Just a few weeks after the Forbes’ story, I received some new issues of magazines in the mail (yes, we actually still receive snail mail!) to which our family subscribes. These issues show the real future of innovators in our country: hold up Entrepreneur Magazine (Oct-Nov. 2019 issue: 100 Powerful Women) and Inc. (October 2019 issue, 100 Female Founders).
This conversation in the public sphere made me realize that we must do more here at William Smith to feed that pipeline so that the future issues of Forbes magazine’s “Top 100 Innovators” list has many more women! And, we are doing that here at the Colleges. Our outstanding Entrepreneurial Studies program is almost 1/3 WS students now and growing, according to our own Professor Talmage who joins us tonight. In fact, he and the Entrepreneurial Studies program hosted a special event last night to encourage WS students to enroll in the ENTR courses and to consider this minor as well. We can indeed increase the pipeline, and for this Founder’s Day, we pay special tribute to the long history and current successes of William Smith alums who are creators, innovators and trailblazers.

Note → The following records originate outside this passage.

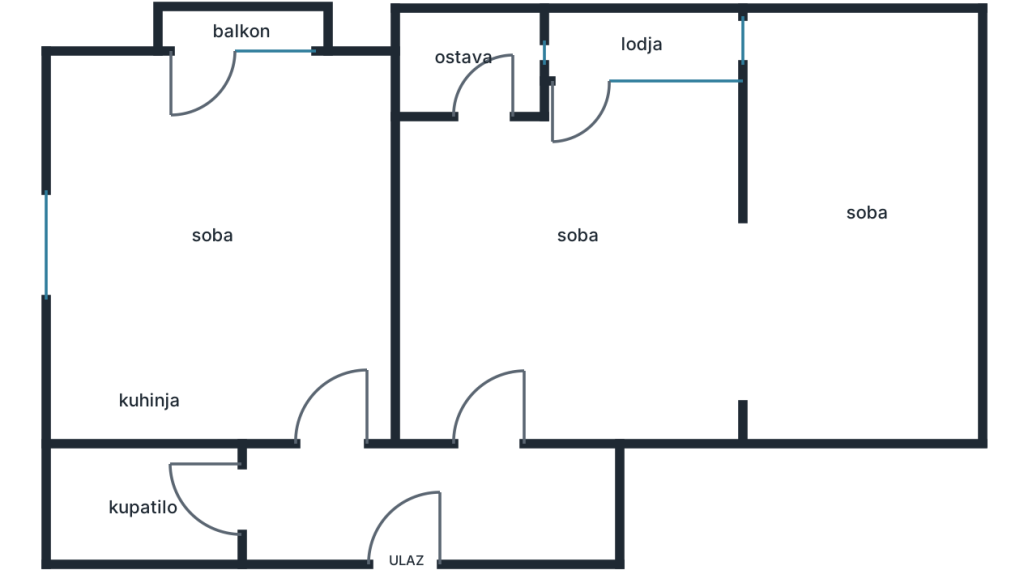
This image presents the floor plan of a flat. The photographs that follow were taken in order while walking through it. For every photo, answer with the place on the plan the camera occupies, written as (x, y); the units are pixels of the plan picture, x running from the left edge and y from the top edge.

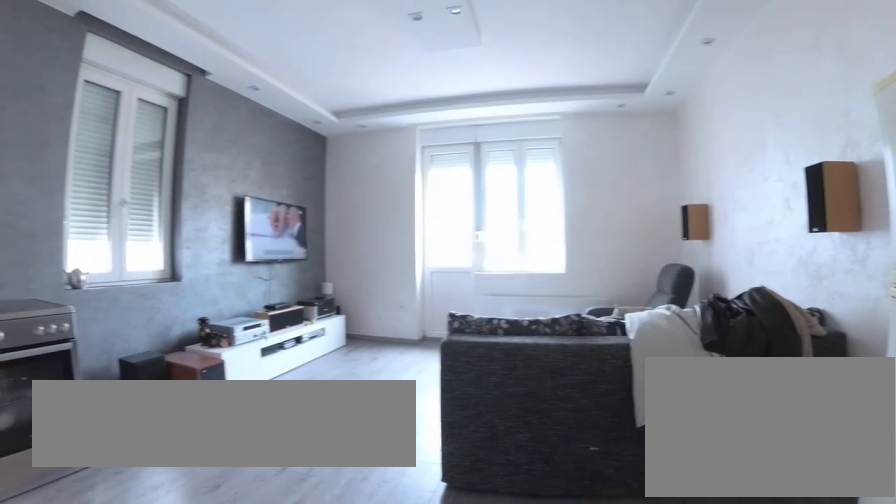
(348, 394)
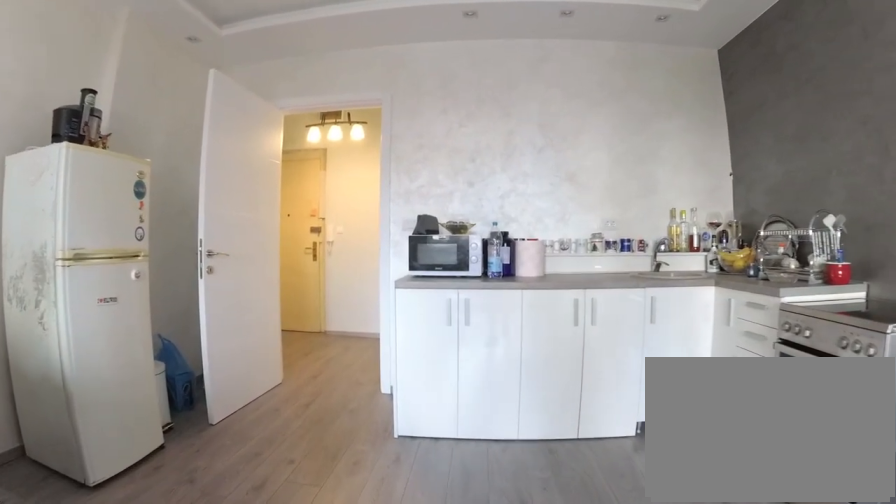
(253, 207)
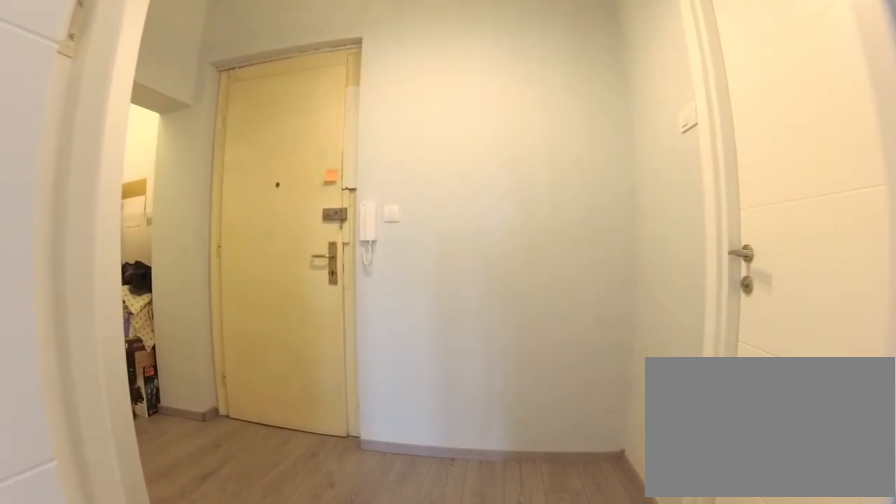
(318, 373)
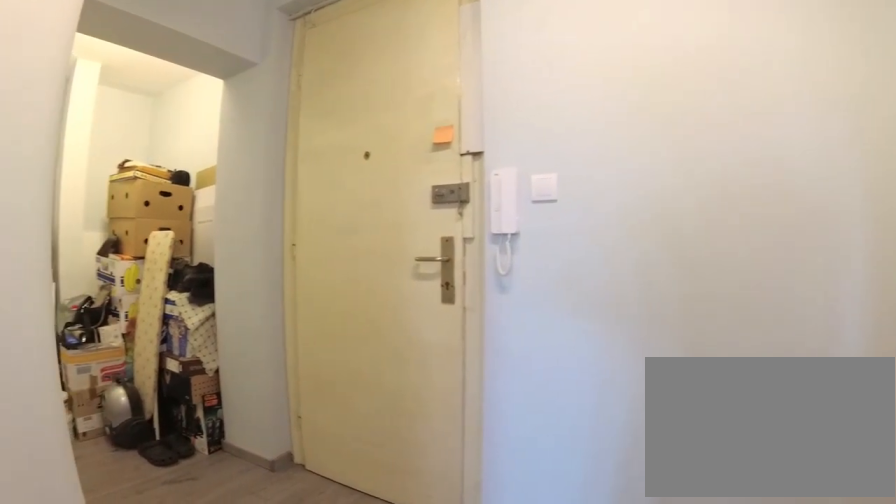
(317, 478)
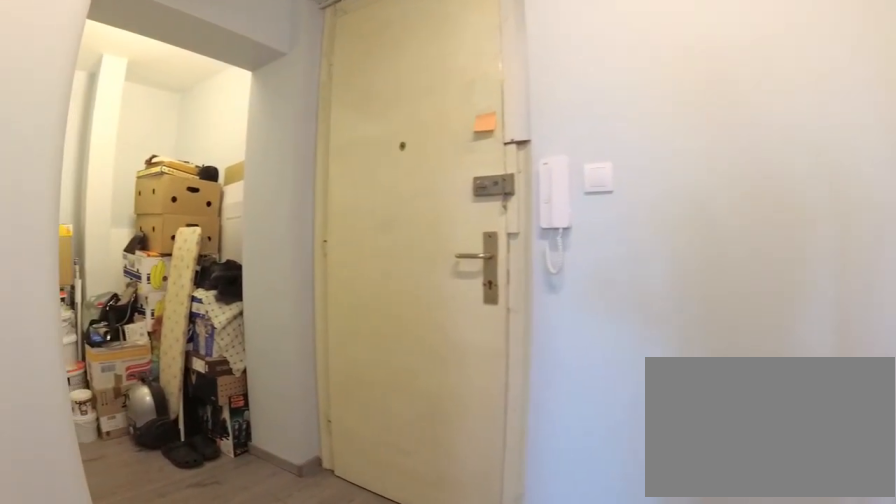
(324, 477)
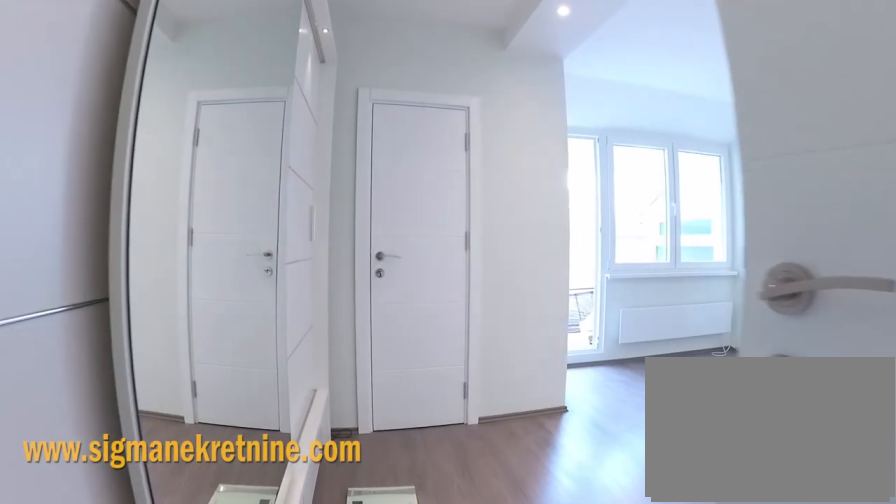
(496, 432)
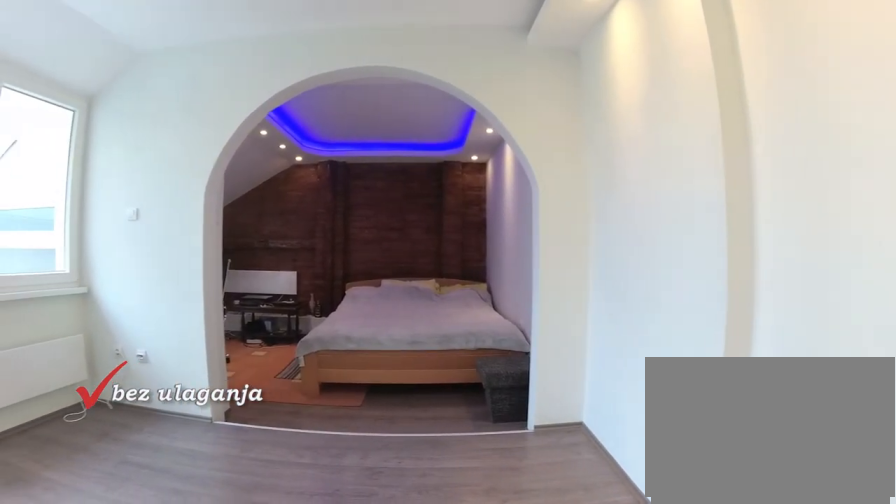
(560, 300)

And, this leads me to my introduction of our next speaker: we are very fortunate to have an innovative leader with us, a person who is indeed blazing a trail right here at the Colleges as our first female president of Hobart and William Smith. She is a well-known scholar in Economics and a deep and careful thinker. I was reading an article recently on the most important characteristics of successful leaders and recognized our new president in this list: She is highly intelligent (watch her Inauguration speech, if you were not there in October) and a person of character and personal integrity. She has a high energy level and seems to genuinely enjoy getting to know others. And, most importantly, as the article about noted: she has a vision and a wonderful sense of humor! Please join me in a very warm welcome for our own President Joyce Jacobsen.